What you need to do → Collect every line of the records below that contains the word "conferencing".

[Records from a data collection]
━━━━━━━━━━━━━━━━━━━━━━━━━━━━━━

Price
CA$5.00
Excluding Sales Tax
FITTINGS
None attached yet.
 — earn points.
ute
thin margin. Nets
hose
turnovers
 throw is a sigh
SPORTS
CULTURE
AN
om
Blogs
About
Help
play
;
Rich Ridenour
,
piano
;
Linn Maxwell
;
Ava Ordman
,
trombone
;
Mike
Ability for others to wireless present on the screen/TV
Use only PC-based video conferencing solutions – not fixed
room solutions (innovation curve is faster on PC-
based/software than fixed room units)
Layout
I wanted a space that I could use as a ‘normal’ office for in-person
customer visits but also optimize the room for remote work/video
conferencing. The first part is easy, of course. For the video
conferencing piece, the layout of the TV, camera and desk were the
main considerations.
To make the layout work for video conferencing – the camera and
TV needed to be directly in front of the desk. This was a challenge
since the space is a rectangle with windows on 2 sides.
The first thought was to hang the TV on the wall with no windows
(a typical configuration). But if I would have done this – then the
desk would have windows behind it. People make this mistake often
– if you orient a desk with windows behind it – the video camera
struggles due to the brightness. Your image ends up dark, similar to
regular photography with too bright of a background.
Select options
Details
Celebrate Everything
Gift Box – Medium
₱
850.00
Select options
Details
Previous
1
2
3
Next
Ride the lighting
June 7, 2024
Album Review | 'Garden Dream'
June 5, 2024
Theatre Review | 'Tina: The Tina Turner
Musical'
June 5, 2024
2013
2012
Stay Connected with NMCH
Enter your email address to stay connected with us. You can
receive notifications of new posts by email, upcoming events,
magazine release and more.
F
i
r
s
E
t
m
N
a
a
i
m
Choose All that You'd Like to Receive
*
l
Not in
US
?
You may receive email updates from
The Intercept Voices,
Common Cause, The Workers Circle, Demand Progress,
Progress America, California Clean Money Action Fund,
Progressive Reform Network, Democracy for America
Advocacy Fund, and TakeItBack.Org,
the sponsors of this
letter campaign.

━━━━━━━━━━━━━━━━━━━━━━━━━━━━━━

Exercise solution →
Use only PC-based video conferencing solutions – not fixed
conferencing. The first part is easy, of course. For the video
conferencing piece, the layout of the TV, camera and desk were the
To make the layout work for video conferencing – the camera and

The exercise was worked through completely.